Bence insanlar ve devletler bir olguyu sorun olarak tanımlamadan önce çok iyi düşünmelidir. Çünkü bir olguyu sorun olarak tanımlandığınız andan itibaren insan aklı da devlet aklı da hemen “bu sorunun çözümü nasıl olacaktır?” diye düşünmeye ve çözüm için uğraşmaya başlarsınız.
Eğer siz, sizin bir talebiniz olmadığı halde, karşı tarafın taleplerini sorun olarak tanımlama hatası yaparsanız, çözüm için konuşmaya ya da masaya oturduğunuz anda aslında kaybettiğiniz andır. Çünkü soruna çözüm bulmak amacıyla konuştuğunuz, müzakere ettiğiniz konular karşı tarafın taleplerinin ne kadarını, nasıl ve ne zaman karşılayacağınız üzerinedir.
Şimdi bu noktada, bize “Kıbrıs Sorunu” olarak sunulan ve öyle algılattırılan olgunun gerçekten bir sorun mu yoksa başkalarının talepleri mi olduğunu tartışalım.
“TÜRKİYE VE TÜRKLER İÇİN KIBRIS SORUNU YOKTUR, KIBRIS’TA YUNAN VE
RUM TALEPLERİ VARDIR”
Ama sonunda söyleyeceğimizi başında söyleyelim; “Türkiye ve Türkler için Kıbrıs Sorunu yoktur, Kıbrıs’ta Yunan ve Rum talepleri vardır.” Nasıl mı? Önce tarihi olarak Kıbrıs’ta yaşananlara bakalım.

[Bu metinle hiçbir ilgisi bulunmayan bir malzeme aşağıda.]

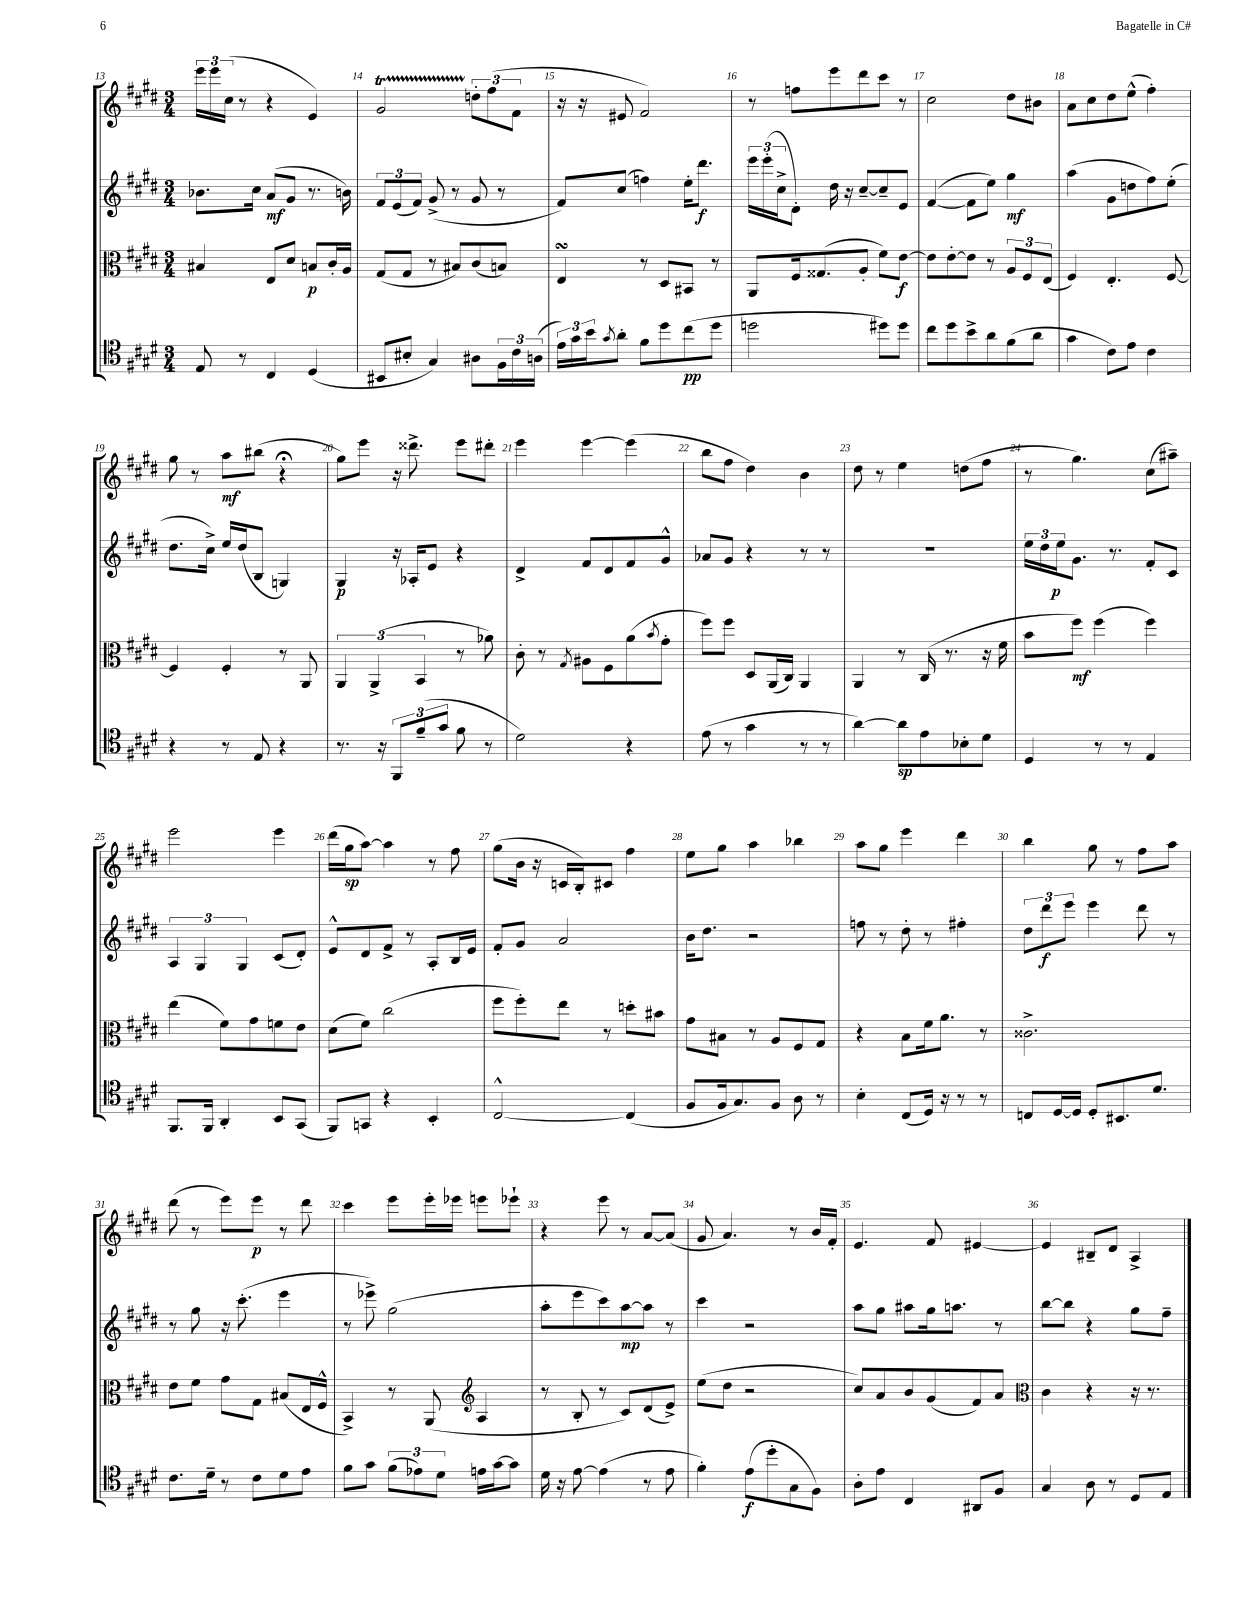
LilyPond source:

<<
\new StaffGroup <<
\new Staff = "s0" {
    \clef treble \key e \major \numericTimeSignature \time 3/4
    \tuplet 3/2 { e'''16 e'''16 cis''16( } r8 r4 e'4) |
    gis'2\startTrillSpan \tuplet 3/2 { d''8-.\stopTrillSpan fis''8( fis'8 } |
    r16 r16 eis'8 fis'2) |
    r8 f''8 e'''8 dis'''8 cis'''8 r8 |
    cis''2 dis''8 bis'8 |
    a'8 cis''8 dis''8 e''8-^( fis''4-.) |
    gis''8 r8 a''8\mf bis''8( r4\fermata |
    gis''8) e'''8 r16 disis'''8.-> e'''8 dis'''8-. |
    e'''4 e'''4~ e'''4( |
    b''8 fis''8 dis''4) b'4 |
    dis''8 r8 e''4 d''8( fis''8 |
    r8 gis''4.) cis''8( ais''8--) |
    e'''2 e'''4 |
    dis'''16( gis''16\sp a''8~) a''4 r8 fis''8 |
    gis''8( b'16 r16 c'16 b16-.) cis'8 fis''4 |
    e''8 gis''8 a''4 bes''4 |
    a''8 gis''8 e'''4 dis'''4 |
    b''4 gis''8 r8 fis''8 a''8 |
    dis'''8( r8 e'''8) e'''8\p r8 dis'''8 |
    cis'''4 e'''8 e'''16-. ees'''16 e'''8 ees'''8-! |
    r4 e'''8 r8 a'8~ a'8( |
    gis'8 a'4.) r8 b'16 fis'16-. |
    e'4. fis'8 eis'4~ |
    eis'4 bis8-- dis'8 a4-> \bar "|." |
}
\new Staff = "s1" {
    \clef treble \key e \major \numericTimeSignature \time 3/4
    bes'8. cis''16 a'8\mf( gis'8 r8. b'16) |
    \tuplet 3/2 { fis'8 e'8( fis'8) } gis'8->( r8 gis'8 r8 |
    fis'8) cis''8( f''4) e''16-. dis'''8.\f |
    \tuplet 3/2 { e'''16 e'''16-.( cis''16-> } dis'8-.) dis''16 r16 cis''8~-- cis''8-- e'8 |
    fis'4~( fis'8 e''8) gis''4\mf |
    a''4( gis'8 d''8 fis''8) e''8-.( |
    dis''8. cis''16->) e''16 dis''16( b8 g4) |
    gis4\p r16 aes16-. e'8 r4 |
    dis'4-> fis'8 dis'8 fis'8 gis'8-^ |
    aes'8 gis'8 r4 r8 r8 |
    R2. |
    \tuplet 3/2 { e''16 dis''16 e''16\p } gis'8. r8. fis'8-. cis'8 |
    \tuplet 3/2 { a4 gis4 gis4 } cis'8( dis'8-.) |
    e'8-^ dis'8 fis'8-> r8 a8-. b16 e'16 |
    fis'8-. gis'8 a'2 |
    b'16 dis''8. r2 |
    f''8 r8 dis''8-. r8 fis''4-. |
    \tuplet 3/2 { dis''8 dis'''8\f e'''8 } e'''4 dis'''8 r8 |
    r8 gis''8 r16 cis'''8.-.( e'''4 |
    r8 ees'''8->) gis''2( |
    a''8-. e'''8 cis'''8) a''8~\mp a''8 r8 |
    cis'''4 r2 |
    a''8 gis''8 ais''8 gis''16 a''8. r8 |
    b''8~ b''8 r4 gis''8 fis''8-- \bar "|." |
}
\new Staff = "s2" {
    \clef alto \key e \major \numericTimeSignature \time 3/4
    bis4 e8 dis'8 b8\p cis'16-. a16 |
    gis8( gis8 r8 bis8) cis'8( b8) |
    e4\turn r8 dis8 bis,8 r8 |
    a,8 fis16 gisis8.( a8-. fis'8) e'8~\f |
    e'8 e'8~-. e'8 r8 \tuplet 3/2 { a8 fis8 e8( } |
    fis4) e4.-. fis8~ |
    fis4 fis4-. r8 a,8 |
    \tuplet 3/2 { a,4 a,4->( b,4 } r8 aes'8) |
    cis'8-. r8 \acciaccatura { gis8 } ais8 fis8 a'8( \acciaccatura { b'8 } gis'8-. |
    fis''8) fis''8 dis8 a,16( cis16) a,4 |
    a,4 r8 cis16( r8. r16 fis'16 |
    b'8 fis''8\mf) fis''4( fis''4) |
    e''4( fis'8) gis'8 f'8 e'8 |
    dis'8( fis'8) cis''2( |
    fis''8 fis''8-.) e''8 r8 d''8-. bis'8 |
    gis'8 bis8 r8 a8 fis8 gis8 |
    r4 b8 fis'16 a'8. r8 |
    cisis'2.-> |
    e'8 fis'8 gis'8 gis8 bis8( e16 fis16-^ |
    b,4->) r8 a,8( \clef treble a4 |
    r8 b8-. r8 cis'8) dis'8( e'8->) |
    e''8( dis''8 r2 |
    cis''8) a'8 b'8 gis'8( fis'8) a'8 |
    \clef alto cis'4 r4 r16 r8. \bar "|." |
}
\new Staff = "s3" {
    \clef tenor \key e \major \numericTimeSignature \time 3/4
    e8 r8 cis4 dis4( |
    bis,8 bis8-. gis4) ais8 \tuplet 3/2 { fis16 cis'16 a16( } |
    \tuplet 3/2 { e'16) gis'16 b'16 } \acciaccatura { gis'8 } a'8-. fis'8 dis''8 cis''8\pp( dis''8 |
    d''2 dis''8) dis''8 |
    cis''8 dis''8 b'8-> a'8 fis'8( a'8 |
    gis'4 cis'8) e'8 cis'4 |
    r4 r8 e8 r4 |
    r8. r16 \tuplet 3/2 { fis,8 fis'8--( gis'8 } fis'8 r8 |
    dis'2) r4 |
    e'8( r8 gis'4 r8 r8 |
    a'4~) a'8\sp e'8 bes8-. dis'8 |
    dis4 r8 r8 e4 |
    fis,8. fis,16 a,4-. b,8 gis,8( |
    fis,8) g,8 r4 b,4-. |
    cis2~-^ cis4( |
    fis8 fis16 gis8.) fis8 a8 r8 |
    b4-. cis8( dis16) r16 r8 r8 |
    c8 dis16~ dis16 dis8-. bis,8. dis'8. |
    cis'8. dis'16-- r8 cis'8 dis'8 e'8 |
    fis'8 gis'8 \tuplet 3/2 { fis'8( ees'8) dis'8 } e'16 gis'16~ gis'8 |
    dis'16 r16 e'8~ e'4( r8 e'8 |
    fis'4-.) e'8\f( dis''8-. gis8 fis8) |
    a8-. e'8 cis4 ais,8 fis8 |
    gis4 a8 r8 dis8 e8 \bar "|." |
}
>>
>>
\layout { \context { \Score currentBarNumber = #13 \override BarNumber.break-visibility = ##(#f #t #t) barNumberVisibility = #all-bar-numbers-visible } }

1571 yılında Venedikliler’den alınan ve 307 yıl Osmanlı hâkimiyeti altında kalan Kıbrıs’ın yönetimi Osmanlı-Rus Savaşı[b1] ‘nda İngiltere’nin desteğine karşılık, 1878 yılında, hükümranlık hakkı Osmanlı İmparatorluğu'nda kalmak kaydıyla, İngiltere'ye devredilmiştir. Birinci Dünya Savaşı başında 1914’te İngiltere adayı ilhak ettiğini açıklamıştır. Türkiye fiilen elden uzun yıllar önce çıkmış olan Ada’nın İngiltere'ye ait olduğunu Lozan Antlaşması'yla 1923'te tanımıştır.